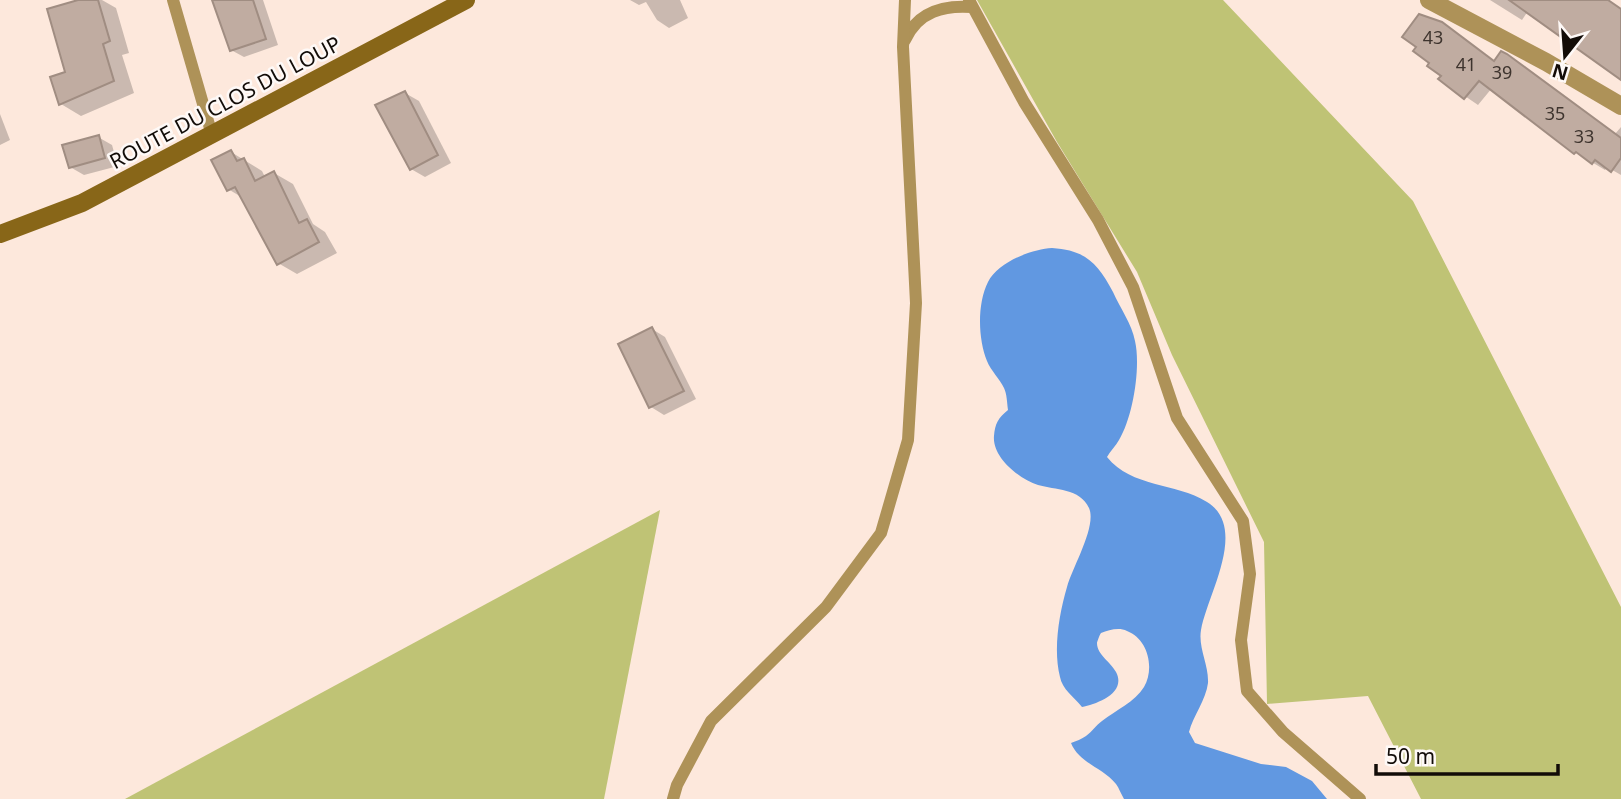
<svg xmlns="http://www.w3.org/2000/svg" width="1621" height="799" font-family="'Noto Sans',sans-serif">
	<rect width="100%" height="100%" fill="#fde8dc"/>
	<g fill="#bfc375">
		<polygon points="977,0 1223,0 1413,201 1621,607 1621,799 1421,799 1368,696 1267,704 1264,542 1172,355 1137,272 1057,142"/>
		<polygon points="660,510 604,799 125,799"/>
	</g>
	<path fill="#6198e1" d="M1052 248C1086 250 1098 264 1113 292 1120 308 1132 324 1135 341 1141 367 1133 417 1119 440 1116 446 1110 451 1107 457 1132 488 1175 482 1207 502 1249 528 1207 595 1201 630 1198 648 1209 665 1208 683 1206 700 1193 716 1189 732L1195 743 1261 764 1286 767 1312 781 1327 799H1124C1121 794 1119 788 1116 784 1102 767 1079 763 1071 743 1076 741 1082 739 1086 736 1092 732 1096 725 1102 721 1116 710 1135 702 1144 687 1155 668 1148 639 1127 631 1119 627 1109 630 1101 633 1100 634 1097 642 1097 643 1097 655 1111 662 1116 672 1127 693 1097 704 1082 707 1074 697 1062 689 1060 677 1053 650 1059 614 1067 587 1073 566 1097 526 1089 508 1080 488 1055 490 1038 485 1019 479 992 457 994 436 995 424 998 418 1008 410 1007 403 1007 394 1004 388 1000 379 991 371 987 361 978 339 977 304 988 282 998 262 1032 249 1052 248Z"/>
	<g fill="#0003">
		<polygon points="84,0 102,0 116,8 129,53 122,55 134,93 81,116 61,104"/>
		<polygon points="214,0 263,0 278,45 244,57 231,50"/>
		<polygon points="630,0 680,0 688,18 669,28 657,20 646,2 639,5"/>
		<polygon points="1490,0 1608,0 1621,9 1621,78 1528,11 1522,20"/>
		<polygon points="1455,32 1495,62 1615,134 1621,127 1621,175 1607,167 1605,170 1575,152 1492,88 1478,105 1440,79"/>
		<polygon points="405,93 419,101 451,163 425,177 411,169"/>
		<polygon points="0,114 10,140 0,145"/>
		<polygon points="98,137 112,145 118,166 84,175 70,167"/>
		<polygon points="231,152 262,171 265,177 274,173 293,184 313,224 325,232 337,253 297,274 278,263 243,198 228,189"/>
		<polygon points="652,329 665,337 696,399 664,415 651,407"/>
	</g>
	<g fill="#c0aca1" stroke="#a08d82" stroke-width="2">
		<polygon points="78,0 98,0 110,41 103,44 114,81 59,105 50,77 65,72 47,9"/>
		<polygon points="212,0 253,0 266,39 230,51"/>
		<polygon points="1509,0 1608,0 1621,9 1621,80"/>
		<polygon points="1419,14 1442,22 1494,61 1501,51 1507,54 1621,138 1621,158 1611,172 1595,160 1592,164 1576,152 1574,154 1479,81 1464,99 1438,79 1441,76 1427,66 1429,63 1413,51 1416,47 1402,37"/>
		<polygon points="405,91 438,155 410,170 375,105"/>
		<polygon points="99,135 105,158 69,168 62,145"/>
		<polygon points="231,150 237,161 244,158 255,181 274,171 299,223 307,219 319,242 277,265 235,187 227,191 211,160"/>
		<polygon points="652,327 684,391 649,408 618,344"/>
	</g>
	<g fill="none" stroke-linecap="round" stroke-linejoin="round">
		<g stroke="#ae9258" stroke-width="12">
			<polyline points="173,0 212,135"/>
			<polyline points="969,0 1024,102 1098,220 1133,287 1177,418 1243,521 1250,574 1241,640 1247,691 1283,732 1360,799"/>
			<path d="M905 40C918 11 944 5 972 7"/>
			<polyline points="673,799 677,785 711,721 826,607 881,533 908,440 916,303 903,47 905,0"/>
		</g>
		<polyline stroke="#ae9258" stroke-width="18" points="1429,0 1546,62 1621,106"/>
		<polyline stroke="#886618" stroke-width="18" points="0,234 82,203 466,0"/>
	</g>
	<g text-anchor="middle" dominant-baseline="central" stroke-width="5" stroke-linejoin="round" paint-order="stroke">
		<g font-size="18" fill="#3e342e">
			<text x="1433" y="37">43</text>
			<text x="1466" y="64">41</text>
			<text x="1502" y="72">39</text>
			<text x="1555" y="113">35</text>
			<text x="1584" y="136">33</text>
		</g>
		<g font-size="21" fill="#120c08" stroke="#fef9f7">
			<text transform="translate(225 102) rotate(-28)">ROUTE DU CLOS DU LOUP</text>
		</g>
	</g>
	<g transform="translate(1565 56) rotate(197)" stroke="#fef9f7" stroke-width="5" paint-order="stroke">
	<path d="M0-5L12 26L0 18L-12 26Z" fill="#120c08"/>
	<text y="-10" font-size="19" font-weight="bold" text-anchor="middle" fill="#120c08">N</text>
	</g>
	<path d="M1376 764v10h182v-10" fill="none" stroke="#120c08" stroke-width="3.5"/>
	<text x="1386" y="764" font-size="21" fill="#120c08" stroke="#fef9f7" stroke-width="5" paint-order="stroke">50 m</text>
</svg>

■ **WHAT IS EXPECTED**:
Look through the entries above. Extract each line with the word "middle".

■ **EXERCISE OUTPUT**:
	<g text-anchor="middle" dominant-baseline="central" stroke-width="5" stroke-linejoin="round" paint-order="stroke">
	<text y="-10" font-size="19" font-weight="bold" text-anchor="middle" fill="#120c08">N</text>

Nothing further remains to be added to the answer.